▸ Information given
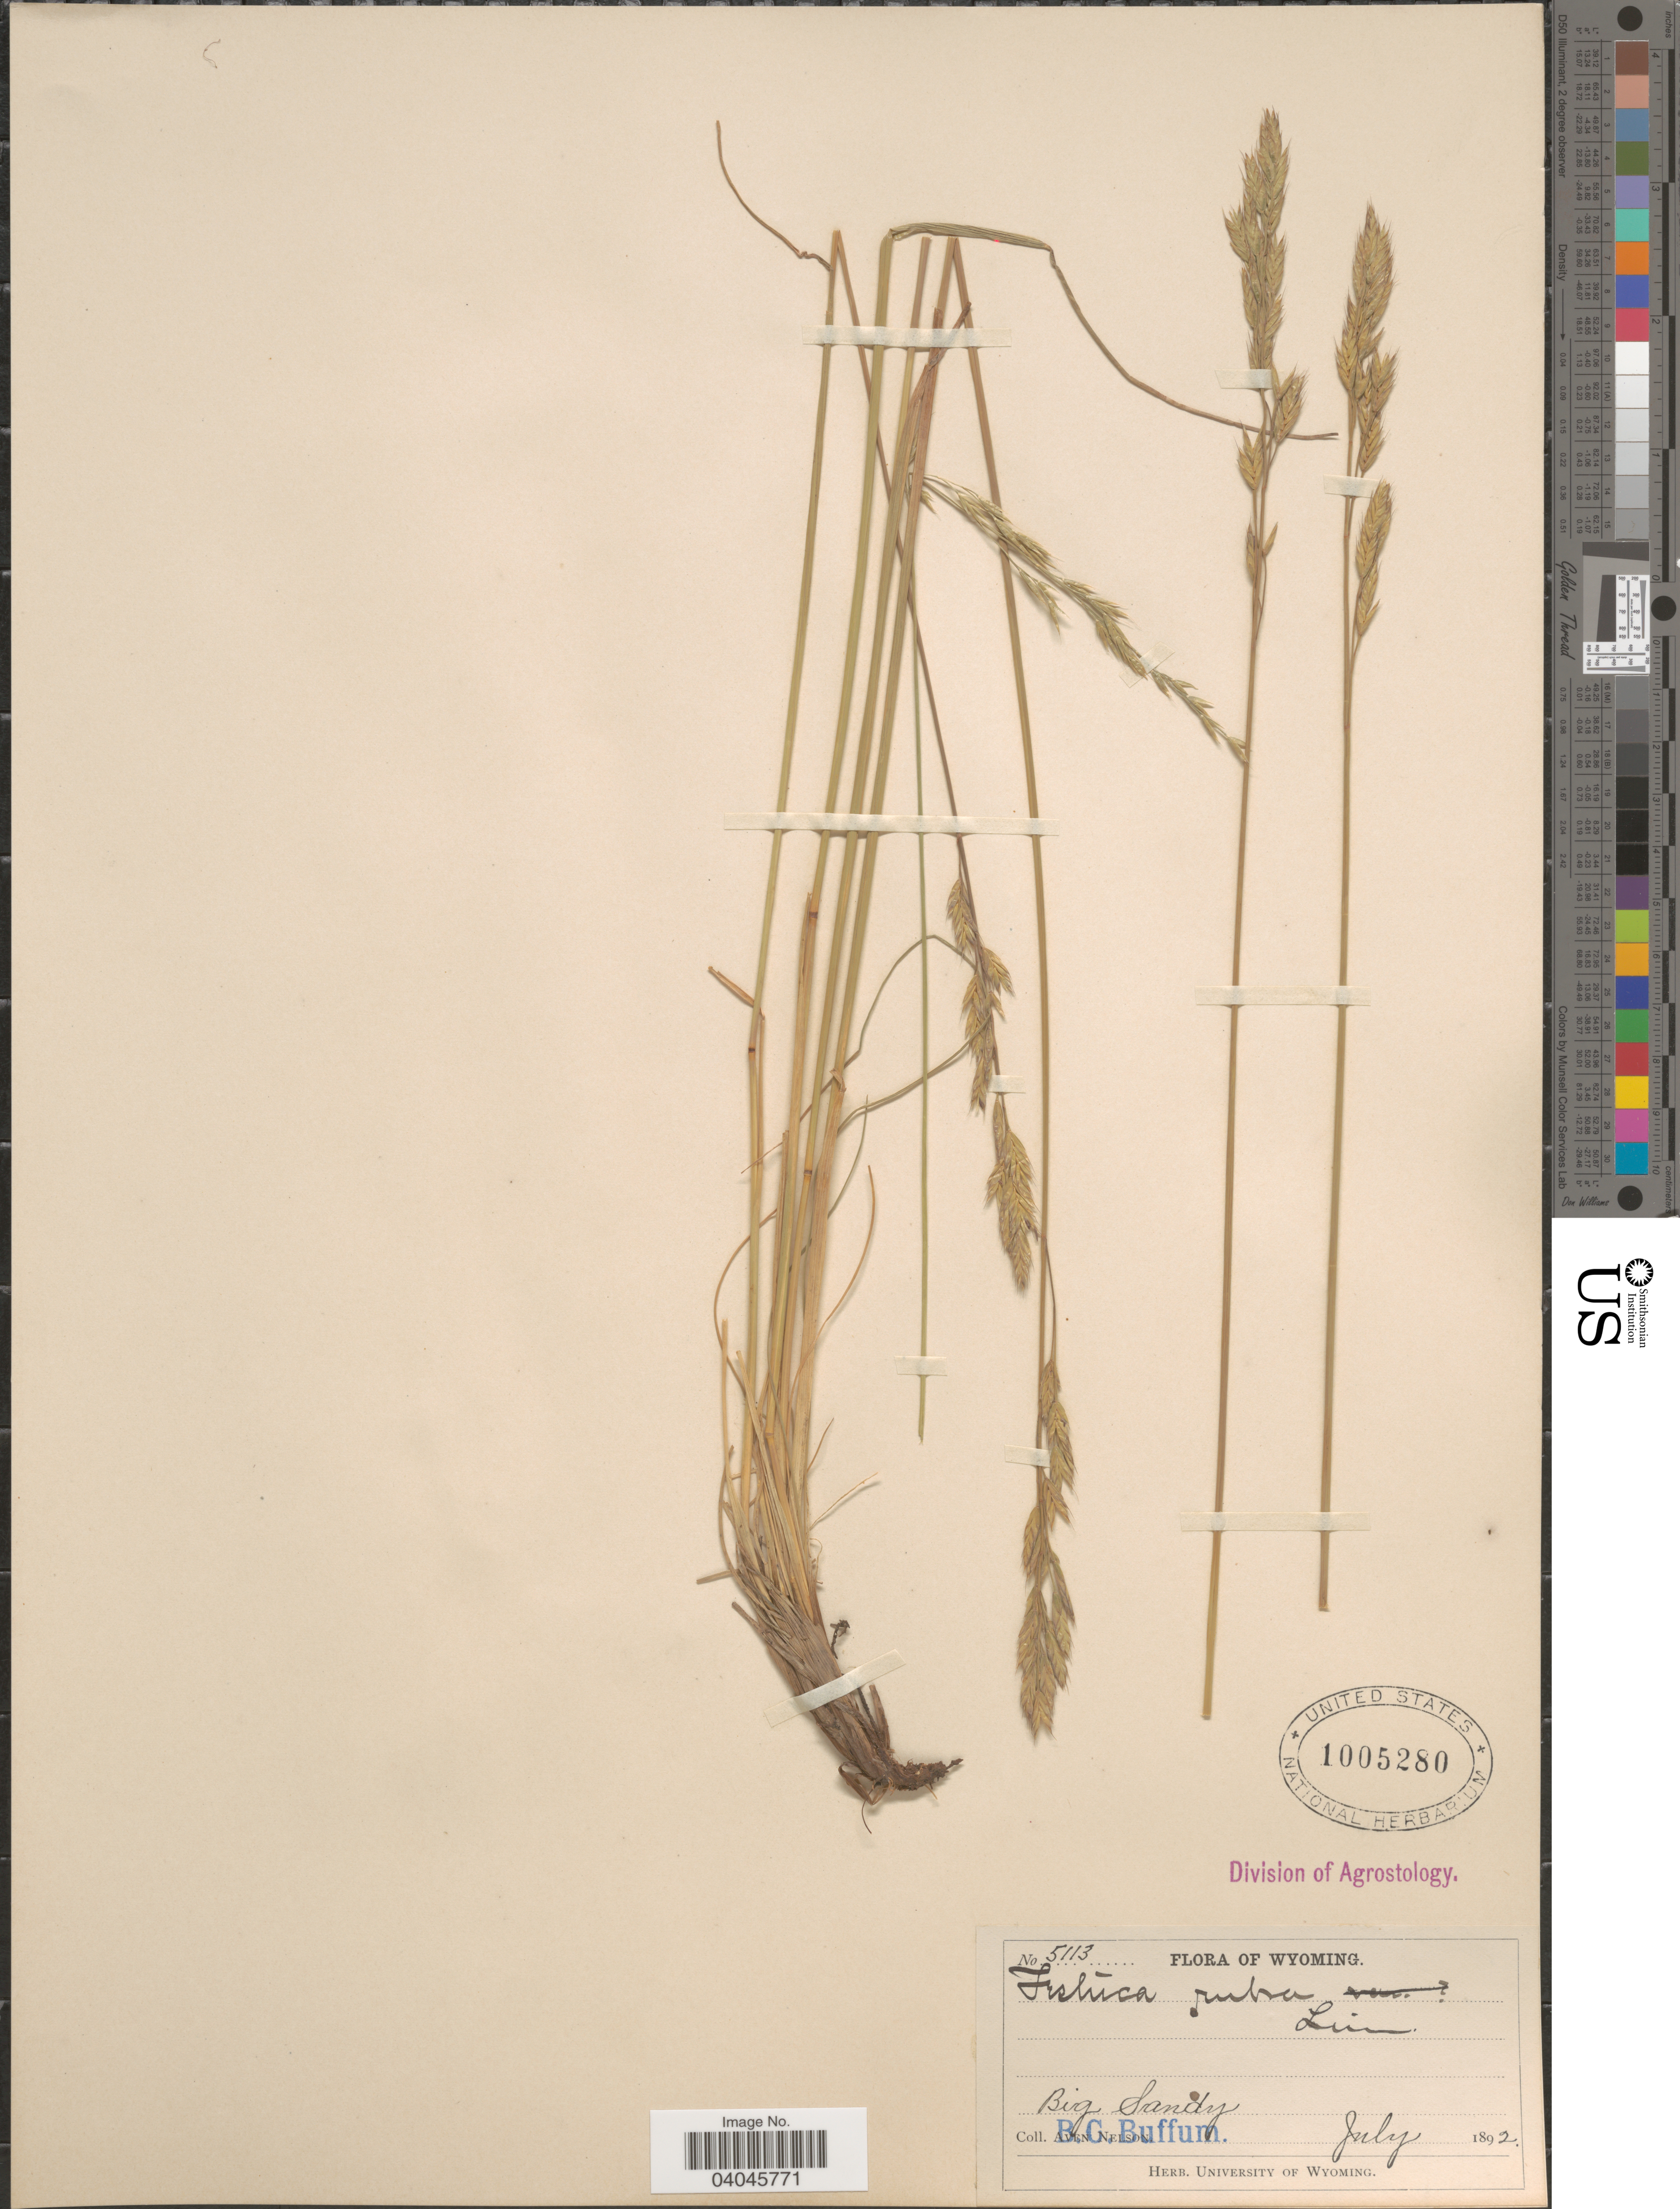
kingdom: Plantae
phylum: Tracheophyta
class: Liliopsida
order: Poales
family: Poaceae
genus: Festuca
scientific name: Festuca rubra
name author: L.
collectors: B. Buffum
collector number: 5113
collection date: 1892-07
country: United States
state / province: Wyoming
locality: Big Sandy.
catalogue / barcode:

▸ Short problem
Can you give every line of the rows above as a Markdown table with the columns "Line" and "Entry", numbering the lines in order and skipping any blank ones? Leave the pictures out.

▸ Response to this exercise
| Line | Entry |
|---|---|
| 1 | kingdom: Plantae |
| 2 | phylum: Tracheophyta |
| 3 | class: Liliopsida |
| 4 | order: Poales |
| 5 | family: Poaceae |
| 6 | genus: Festuca |
| 7 | scientific name: Festuca rubra |
| 8 | name author: L. |
| 9 | collectors: B. Buffum |
| 10 | collector number: 5113 |
| 11 | collection date: 1892-07 |
| 12 | country: United States |
| 13 | state / province: Wyoming |
| 14 | locality: Big Sandy. |
| 15 | catalogue / barcode: |